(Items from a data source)
---------------

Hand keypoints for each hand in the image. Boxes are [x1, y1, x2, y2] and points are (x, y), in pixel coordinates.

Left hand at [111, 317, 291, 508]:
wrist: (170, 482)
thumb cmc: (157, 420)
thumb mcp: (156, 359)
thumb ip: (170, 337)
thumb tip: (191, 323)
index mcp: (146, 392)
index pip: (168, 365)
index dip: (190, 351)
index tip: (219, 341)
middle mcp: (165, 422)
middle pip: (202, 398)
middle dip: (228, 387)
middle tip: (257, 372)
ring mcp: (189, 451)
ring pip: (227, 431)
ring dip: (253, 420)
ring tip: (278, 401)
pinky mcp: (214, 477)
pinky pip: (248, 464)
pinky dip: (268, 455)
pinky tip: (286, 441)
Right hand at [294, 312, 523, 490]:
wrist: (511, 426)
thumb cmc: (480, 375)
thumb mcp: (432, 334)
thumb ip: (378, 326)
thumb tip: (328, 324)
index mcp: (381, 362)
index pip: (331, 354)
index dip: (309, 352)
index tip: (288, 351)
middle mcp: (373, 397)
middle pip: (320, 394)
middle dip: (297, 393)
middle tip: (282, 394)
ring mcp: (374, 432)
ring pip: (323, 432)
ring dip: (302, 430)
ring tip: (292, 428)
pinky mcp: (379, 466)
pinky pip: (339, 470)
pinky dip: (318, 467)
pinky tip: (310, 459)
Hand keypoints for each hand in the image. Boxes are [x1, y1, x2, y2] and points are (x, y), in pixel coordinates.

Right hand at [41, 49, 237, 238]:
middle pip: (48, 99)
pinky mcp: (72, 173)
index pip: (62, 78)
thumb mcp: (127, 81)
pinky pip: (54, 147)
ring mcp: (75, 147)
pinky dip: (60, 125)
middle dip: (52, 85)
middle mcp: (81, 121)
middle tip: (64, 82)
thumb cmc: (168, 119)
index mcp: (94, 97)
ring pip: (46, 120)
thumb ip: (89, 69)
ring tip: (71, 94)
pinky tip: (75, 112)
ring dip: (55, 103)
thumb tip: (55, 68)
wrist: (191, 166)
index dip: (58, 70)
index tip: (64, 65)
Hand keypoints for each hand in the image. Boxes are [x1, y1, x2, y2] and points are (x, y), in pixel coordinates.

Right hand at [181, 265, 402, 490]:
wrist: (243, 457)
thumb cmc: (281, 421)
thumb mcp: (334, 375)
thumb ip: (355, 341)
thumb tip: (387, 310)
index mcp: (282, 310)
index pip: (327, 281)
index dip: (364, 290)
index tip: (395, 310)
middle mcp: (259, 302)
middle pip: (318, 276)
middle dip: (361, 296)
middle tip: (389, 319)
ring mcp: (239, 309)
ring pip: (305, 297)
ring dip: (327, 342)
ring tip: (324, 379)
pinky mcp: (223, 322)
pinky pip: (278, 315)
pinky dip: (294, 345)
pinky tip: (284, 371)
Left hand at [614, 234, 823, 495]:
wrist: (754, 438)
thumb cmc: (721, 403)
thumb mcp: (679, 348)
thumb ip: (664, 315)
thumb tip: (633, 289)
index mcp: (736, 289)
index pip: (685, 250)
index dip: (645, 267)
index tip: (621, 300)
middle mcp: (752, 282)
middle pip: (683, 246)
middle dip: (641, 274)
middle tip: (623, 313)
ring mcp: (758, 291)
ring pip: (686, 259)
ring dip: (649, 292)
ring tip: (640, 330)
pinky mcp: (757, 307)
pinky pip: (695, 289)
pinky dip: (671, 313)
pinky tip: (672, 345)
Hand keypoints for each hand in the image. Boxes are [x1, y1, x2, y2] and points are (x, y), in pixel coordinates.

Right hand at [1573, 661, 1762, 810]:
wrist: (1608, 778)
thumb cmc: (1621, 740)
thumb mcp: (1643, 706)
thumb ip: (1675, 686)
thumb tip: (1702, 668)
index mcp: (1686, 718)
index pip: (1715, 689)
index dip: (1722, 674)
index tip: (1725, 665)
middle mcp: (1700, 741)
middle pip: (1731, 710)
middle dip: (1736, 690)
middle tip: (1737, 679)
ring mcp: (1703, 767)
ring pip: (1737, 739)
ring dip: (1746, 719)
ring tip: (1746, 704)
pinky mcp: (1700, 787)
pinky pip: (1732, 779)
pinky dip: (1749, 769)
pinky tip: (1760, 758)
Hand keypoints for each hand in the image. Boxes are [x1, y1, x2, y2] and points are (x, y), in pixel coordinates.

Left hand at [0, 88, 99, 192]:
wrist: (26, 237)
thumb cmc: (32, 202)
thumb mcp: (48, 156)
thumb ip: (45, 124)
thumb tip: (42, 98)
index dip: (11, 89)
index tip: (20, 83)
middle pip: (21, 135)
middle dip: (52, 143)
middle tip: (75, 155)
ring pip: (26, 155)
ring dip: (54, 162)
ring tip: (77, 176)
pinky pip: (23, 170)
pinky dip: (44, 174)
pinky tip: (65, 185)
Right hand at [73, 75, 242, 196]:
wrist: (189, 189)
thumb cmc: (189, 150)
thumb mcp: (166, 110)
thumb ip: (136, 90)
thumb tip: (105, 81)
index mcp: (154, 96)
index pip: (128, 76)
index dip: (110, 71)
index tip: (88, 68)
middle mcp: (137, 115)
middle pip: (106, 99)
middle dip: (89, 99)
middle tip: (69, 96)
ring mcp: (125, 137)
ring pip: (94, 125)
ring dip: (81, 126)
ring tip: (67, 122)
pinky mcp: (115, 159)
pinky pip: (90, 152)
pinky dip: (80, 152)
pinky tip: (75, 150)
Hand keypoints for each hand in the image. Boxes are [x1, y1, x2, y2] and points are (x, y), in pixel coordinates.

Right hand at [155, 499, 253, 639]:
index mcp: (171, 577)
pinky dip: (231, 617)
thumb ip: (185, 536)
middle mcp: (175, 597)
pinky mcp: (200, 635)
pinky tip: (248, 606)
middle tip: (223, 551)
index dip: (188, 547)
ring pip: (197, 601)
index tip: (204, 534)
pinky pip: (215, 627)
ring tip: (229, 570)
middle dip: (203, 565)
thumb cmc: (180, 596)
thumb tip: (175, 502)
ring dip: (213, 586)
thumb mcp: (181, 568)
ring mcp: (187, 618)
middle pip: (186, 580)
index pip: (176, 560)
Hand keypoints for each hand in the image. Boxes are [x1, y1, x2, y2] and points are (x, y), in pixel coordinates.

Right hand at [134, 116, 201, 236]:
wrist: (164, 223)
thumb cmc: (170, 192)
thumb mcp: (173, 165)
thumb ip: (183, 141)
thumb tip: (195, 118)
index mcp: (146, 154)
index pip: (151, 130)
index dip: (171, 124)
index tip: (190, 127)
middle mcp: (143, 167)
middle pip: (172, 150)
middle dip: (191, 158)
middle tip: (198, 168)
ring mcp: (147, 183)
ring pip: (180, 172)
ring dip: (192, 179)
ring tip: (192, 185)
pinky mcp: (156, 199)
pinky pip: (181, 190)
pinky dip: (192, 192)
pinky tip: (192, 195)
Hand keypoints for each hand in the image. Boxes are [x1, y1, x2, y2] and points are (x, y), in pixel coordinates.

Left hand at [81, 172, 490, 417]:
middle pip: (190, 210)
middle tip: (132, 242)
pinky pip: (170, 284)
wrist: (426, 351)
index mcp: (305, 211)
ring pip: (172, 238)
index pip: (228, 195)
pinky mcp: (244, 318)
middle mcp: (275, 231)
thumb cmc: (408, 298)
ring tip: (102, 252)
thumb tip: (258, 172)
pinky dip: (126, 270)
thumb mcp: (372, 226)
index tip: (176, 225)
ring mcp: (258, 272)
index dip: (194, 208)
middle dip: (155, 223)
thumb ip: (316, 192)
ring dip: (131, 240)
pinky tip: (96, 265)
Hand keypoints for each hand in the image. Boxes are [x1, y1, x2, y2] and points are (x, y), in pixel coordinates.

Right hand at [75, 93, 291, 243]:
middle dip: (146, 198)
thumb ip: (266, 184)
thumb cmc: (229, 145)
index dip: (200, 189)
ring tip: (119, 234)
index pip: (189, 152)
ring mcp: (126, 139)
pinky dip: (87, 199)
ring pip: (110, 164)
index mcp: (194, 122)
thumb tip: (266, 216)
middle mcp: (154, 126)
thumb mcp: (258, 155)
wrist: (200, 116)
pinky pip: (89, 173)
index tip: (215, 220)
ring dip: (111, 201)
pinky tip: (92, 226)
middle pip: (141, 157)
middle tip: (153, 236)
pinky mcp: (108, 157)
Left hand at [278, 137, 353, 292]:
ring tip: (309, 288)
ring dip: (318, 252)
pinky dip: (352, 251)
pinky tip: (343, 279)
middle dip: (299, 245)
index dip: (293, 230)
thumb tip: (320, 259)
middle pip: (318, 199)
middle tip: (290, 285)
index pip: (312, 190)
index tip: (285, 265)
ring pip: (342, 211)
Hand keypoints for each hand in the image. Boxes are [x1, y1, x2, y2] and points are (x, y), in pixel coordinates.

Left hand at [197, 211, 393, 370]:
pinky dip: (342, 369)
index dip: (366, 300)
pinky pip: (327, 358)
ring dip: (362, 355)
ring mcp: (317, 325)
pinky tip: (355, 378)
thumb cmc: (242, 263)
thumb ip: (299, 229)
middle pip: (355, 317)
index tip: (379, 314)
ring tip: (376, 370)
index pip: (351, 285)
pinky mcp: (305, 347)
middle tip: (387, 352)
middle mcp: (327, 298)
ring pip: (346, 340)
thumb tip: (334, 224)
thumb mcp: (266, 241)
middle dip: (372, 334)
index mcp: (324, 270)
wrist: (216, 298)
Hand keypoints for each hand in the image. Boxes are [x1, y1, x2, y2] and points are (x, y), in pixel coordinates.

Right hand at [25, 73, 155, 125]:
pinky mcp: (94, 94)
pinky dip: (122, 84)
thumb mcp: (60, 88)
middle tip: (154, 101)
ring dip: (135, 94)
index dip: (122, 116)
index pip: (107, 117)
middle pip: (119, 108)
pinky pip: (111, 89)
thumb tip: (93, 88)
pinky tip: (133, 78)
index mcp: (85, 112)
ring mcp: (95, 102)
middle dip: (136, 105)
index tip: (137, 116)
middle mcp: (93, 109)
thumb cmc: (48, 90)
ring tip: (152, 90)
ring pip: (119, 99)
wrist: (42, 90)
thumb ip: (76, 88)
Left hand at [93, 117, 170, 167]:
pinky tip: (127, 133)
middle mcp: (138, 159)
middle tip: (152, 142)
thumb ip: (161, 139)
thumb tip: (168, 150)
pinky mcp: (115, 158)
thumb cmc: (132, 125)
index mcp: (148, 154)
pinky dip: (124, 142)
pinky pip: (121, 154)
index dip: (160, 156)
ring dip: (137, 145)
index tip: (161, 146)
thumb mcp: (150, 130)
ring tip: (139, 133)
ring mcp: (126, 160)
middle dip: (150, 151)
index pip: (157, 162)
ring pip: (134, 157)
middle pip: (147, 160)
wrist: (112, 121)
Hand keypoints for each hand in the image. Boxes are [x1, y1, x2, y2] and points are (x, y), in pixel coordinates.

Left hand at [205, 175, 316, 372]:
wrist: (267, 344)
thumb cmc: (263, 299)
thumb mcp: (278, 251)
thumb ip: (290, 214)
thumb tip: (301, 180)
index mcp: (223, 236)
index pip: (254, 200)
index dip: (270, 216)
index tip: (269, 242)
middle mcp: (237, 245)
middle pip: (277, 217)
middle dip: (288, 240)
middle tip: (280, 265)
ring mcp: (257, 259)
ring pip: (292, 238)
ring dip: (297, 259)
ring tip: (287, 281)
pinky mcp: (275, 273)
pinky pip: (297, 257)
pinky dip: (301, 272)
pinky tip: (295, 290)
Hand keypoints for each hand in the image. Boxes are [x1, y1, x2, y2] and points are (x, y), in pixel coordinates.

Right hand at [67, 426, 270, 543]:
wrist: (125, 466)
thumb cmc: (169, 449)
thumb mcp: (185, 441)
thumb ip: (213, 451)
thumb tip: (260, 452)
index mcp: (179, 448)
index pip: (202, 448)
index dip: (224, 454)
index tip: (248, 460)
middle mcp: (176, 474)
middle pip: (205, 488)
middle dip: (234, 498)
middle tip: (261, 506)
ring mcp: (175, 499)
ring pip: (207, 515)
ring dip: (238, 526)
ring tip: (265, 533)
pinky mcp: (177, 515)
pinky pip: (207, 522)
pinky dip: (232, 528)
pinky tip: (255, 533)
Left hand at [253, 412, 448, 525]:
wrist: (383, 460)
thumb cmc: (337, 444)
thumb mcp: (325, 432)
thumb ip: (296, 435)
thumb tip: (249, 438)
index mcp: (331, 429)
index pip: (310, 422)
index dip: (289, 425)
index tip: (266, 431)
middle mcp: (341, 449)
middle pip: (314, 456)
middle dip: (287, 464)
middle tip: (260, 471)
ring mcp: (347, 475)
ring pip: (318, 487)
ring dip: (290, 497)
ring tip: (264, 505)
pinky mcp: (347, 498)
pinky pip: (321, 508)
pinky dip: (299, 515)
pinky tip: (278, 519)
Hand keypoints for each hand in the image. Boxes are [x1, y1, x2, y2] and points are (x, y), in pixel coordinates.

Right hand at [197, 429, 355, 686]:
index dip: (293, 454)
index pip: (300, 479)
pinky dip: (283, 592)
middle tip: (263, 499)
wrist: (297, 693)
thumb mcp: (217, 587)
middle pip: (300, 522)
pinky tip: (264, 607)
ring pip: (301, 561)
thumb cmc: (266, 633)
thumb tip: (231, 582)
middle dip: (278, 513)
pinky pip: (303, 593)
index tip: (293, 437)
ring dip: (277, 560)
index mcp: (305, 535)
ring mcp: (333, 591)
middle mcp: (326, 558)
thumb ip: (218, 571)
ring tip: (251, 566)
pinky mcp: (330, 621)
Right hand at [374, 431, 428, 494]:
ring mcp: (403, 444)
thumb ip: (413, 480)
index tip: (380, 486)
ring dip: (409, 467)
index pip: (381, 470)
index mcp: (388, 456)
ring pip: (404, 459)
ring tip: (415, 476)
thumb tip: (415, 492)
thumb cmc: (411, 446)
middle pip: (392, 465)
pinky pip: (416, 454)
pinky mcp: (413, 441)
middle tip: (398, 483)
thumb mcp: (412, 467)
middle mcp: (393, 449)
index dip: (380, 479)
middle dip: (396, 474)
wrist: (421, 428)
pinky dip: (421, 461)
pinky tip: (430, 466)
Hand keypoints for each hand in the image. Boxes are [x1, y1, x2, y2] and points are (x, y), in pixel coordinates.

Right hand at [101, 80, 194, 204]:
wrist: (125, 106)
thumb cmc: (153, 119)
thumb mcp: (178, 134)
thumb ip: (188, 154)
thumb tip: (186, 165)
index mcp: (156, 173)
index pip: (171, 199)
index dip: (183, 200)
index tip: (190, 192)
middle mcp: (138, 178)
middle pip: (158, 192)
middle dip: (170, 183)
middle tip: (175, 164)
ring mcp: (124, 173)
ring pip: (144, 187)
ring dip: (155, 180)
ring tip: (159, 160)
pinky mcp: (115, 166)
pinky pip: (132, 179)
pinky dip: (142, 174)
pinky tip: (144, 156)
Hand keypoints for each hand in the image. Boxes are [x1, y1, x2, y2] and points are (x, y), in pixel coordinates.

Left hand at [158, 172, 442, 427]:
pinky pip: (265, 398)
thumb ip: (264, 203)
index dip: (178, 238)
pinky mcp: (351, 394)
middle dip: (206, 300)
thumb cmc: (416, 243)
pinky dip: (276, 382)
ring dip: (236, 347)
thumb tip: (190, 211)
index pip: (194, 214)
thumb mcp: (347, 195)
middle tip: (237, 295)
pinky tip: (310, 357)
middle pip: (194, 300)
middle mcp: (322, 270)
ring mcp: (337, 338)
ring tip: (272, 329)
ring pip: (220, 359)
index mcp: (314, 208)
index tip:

---------------

• WHAT YOU NEED TO DO: Your answer should be the lines above from the one containing "middle pip: (202, 398)" through the one containing "middle mcp: (752, 282)", copied exactly and with both ends kept.

• REPLY TO THE TASK:
middle pip: (202, 398)
middle dip: (228, 387)
middle tip: (257, 372)
ring mcp: (189, 451)
ring pip: (227, 431)
ring dip: (253, 420)
ring tip: (278, 401)
pinky mcp: (214, 477)
pinky pip: (248, 464)
pinky dip: (268, 455)
pinky tip: (286, 441)
Right hand at [294, 312, 523, 490]:
wrist: (511, 426)
thumb cmc: (480, 375)
thumb mcp: (432, 334)
thumb ip: (378, 326)
thumb tip: (328, 324)
index mcp: (381, 362)
index pip: (331, 354)
index dip: (309, 352)
index tip: (288, 351)
middle mcp: (373, 397)
middle pip: (320, 394)
middle dip: (297, 393)
middle tip: (282, 394)
ring mcp: (374, 432)
ring pip: (323, 432)
ring dip: (302, 430)
ring tip: (292, 428)
pinky mcp: (379, 466)
pinky pip: (339, 470)
pinky dip: (318, 467)
pinky tip: (310, 459)
Hand keypoints for each hand in the image. Boxes are [x1, y1, x2, y2] and points are (x, y), in pixel coordinates.

Right hand at [41, 49, 237, 238]:
middle pip: (48, 99)
pinky mcp: (72, 173)
index pip: (62, 78)
thumb mcp: (127, 81)
pinky pip: (54, 147)
ring mcp: (75, 147)
pinky dip: (60, 125)
middle dip: (52, 85)
middle mcp: (81, 121)
middle tip: (64, 82)
thumb cmc: (168, 119)
index mcp: (94, 97)
ring pip: (46, 120)
thumb ip: (89, 69)
ring tip: (71, 94)
pinky tip: (75, 112)
ring dip: (55, 103)
thumb tip: (55, 68)
wrist: (191, 166)
index dip: (58, 70)
index tip: (64, 65)
Hand keypoints for each hand in the image. Boxes are [x1, y1, x2, y2] and points are (x, y), in pixel coordinates.

Right hand at [181, 265, 402, 490]:
wrist: (243, 457)
thumb cmc: (281, 421)
thumb mcp: (334, 375)
thumb ip: (355, 341)
thumb tip: (387, 310)
index mcp: (282, 310)
index pip: (327, 281)
index dip: (364, 290)
index tip: (395, 310)
middle mcp: (259, 302)
middle pip: (318, 276)
middle dip: (361, 296)
middle tip: (389, 319)
ring mcp: (239, 309)
ring pip: (305, 297)
ring dip: (327, 342)
ring tip: (324, 379)
pinky mcp: (223, 322)
pinky pip: (278, 315)
pinky dip: (294, 345)
pinky tip: (284, 371)
Left hand at [614, 234, 823, 495]:
wrist: (754, 438)
thumb cmc: (721, 403)
thumb mcp: (679, 348)
thumb ip: (664, 315)
thumb tip: (633, 289)
index mcp: (736, 289)
index pip: (685, 250)
index dip: (645, 267)
index tip: (621, 300)
middle mcp: (752, 282)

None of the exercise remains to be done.